Volume XVII, Issue 28 # July 9 - July 15, 2009

Letter from the Editor


Enough Said?

Not in these 800 weeks — or my lifetime

One’s always doing something else when big things happen.

I remember, as a college student, being so impressed at W.H. Auden’s pronouncement of that fact in “The Fall of Icarus.”

About suffering they were never wrong, The Old Masters;

how well, they understood

Its human position; how it takes place

While someone else is eating or opening a window or just walking dully along …

Of course, I say to that younger self and to the Old Master himself. We’re busy making our moments; it’s somebody else’s job — or some time else’s — to rank them, to say which of them was historic and to complain that we didn’t pay proper attention.

So it is that I can’t remember much about the afternoon Bill Burton — in whose honor I begin this letter, with his old-style formal one, rather than Bay Weekly’s preferred colloquial you — walked into fledgling New Bay Times’ first, shoebox office 16 years ago to offer himself as a columnist.

We must have been busy; newspapers always are, and busiest of all when deadline looms, as it probably did.

I do remember that he had to introduce himself. Back then my routine read was the Washington Post rather than Baltimore’s Evening Sun, and I didn’t usually read the sports page, except for the occasional dynamite horseracing and baseball story.

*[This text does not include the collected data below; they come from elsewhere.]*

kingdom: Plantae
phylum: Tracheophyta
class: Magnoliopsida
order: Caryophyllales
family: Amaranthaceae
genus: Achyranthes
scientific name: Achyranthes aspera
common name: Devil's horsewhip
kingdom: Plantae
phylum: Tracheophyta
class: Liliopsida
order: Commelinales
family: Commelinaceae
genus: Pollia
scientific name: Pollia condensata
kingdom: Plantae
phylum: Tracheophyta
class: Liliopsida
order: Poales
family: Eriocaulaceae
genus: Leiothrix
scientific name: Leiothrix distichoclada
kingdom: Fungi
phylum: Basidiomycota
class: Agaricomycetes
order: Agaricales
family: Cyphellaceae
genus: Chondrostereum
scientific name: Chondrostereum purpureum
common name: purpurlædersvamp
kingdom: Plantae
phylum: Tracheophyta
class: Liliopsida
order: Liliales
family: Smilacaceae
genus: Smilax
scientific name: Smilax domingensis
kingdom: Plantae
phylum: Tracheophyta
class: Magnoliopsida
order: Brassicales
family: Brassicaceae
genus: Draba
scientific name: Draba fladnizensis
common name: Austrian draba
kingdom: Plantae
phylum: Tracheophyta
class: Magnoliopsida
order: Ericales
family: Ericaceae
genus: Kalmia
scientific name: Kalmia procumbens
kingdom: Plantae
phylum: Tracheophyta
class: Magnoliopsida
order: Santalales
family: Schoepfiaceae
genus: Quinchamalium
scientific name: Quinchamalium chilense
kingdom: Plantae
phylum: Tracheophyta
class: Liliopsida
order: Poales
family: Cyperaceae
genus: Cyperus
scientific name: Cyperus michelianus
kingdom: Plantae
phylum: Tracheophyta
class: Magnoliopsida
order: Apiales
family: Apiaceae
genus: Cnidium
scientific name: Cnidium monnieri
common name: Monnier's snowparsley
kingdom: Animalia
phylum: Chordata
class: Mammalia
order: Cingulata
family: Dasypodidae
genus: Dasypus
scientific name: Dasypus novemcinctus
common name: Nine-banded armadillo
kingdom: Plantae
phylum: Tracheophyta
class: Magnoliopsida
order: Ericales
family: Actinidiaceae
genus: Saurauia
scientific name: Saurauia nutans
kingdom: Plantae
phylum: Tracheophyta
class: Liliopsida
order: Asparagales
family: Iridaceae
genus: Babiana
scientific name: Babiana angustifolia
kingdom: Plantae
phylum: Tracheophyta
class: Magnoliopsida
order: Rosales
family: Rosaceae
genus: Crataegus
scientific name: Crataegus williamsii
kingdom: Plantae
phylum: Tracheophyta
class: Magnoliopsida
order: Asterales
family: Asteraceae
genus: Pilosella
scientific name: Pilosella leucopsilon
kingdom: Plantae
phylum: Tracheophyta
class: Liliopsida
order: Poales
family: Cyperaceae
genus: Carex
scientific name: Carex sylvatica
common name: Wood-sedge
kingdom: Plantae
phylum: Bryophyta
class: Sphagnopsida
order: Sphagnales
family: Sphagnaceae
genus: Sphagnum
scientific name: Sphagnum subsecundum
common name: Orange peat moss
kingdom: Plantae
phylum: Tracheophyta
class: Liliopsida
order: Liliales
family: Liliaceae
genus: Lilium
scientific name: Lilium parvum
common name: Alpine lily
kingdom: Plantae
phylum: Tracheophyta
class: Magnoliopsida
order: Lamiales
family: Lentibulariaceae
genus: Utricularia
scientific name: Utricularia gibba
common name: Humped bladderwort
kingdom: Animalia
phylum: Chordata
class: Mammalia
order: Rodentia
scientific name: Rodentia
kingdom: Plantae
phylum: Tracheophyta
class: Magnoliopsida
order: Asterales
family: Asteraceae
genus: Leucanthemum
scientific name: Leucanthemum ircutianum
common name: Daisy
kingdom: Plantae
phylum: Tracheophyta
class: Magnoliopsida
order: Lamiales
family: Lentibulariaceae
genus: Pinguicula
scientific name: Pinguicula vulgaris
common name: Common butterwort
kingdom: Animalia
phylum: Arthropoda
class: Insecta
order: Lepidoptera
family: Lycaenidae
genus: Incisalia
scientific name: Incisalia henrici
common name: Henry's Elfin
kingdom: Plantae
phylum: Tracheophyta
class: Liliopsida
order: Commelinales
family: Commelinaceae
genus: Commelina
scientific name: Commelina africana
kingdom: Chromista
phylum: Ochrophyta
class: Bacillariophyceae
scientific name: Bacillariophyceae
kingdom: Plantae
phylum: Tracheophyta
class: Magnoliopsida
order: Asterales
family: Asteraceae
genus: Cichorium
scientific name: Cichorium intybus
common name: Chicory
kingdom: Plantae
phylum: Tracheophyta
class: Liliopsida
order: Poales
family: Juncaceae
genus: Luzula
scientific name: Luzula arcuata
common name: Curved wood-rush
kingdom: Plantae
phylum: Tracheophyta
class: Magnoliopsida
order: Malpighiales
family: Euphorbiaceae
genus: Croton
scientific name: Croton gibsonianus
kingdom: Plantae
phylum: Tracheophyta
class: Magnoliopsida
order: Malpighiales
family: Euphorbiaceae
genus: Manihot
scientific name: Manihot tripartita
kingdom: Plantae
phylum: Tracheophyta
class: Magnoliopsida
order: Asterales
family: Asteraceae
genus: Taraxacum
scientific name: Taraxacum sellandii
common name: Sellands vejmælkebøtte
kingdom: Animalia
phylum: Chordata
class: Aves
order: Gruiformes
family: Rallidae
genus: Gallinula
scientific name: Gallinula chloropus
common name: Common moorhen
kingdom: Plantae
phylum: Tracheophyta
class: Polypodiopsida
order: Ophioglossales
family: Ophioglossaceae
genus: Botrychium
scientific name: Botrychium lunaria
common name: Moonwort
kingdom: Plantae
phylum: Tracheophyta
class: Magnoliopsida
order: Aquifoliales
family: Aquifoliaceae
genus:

But part of the newspapering job is being a quick study, and by the time the door closed on the 66-year-old Burton, both General Manager Alex Knoll and I knew who he was. Indeed, lest we offended him, we’d offered to pay him two or three times what anybody else earned for a column — and about that much more than we could afford.

Of course he delivered far more than anybody else, in words and in value.

The vast rest of what Bill Burton delivered to Bay Weekly over the 16 years to come: That was a mountain still to be made.

Wouldn’t you know, when Bill Burton retired last week, I was on vacation, out navigating Chesapeake Bay and going goggle-eyed on passing landmarks — like target ships for airplane practice bombing — I’d learned about from editing his columns.

Not that I’m surprised.

I talk with Bill once or twice a week, because he’s an old-fashioned kind of guy who believes in talking with people, even editors, rather than dropping columns out of the blue. He usually calls me, and he always chats, always wants to know what’s new.

I’m not surprised because I know he’s drawing from the dregs of his amazing physical resilience. Thus, as he wrote in his final column last week, “a resurgence of energy cannot be depended upon.”

I’m not surprised, but I’m stunned. I can’t begin to take the measure of what his silence will mean to me, to you, to Bay Weekly.

I’m the editor. As Bill always told me, I was supposed to pull the plug when his writing lost its zest — unless death beat me to it. Now Bill Burton’s gone and silenced himself.

I’m not surprised, because now I know who Bill Burton is. Word by word over close to 800 columns, I’ve watched him build the mountain that all of us — his dear readers, he calls us — look up at with wonder and awe.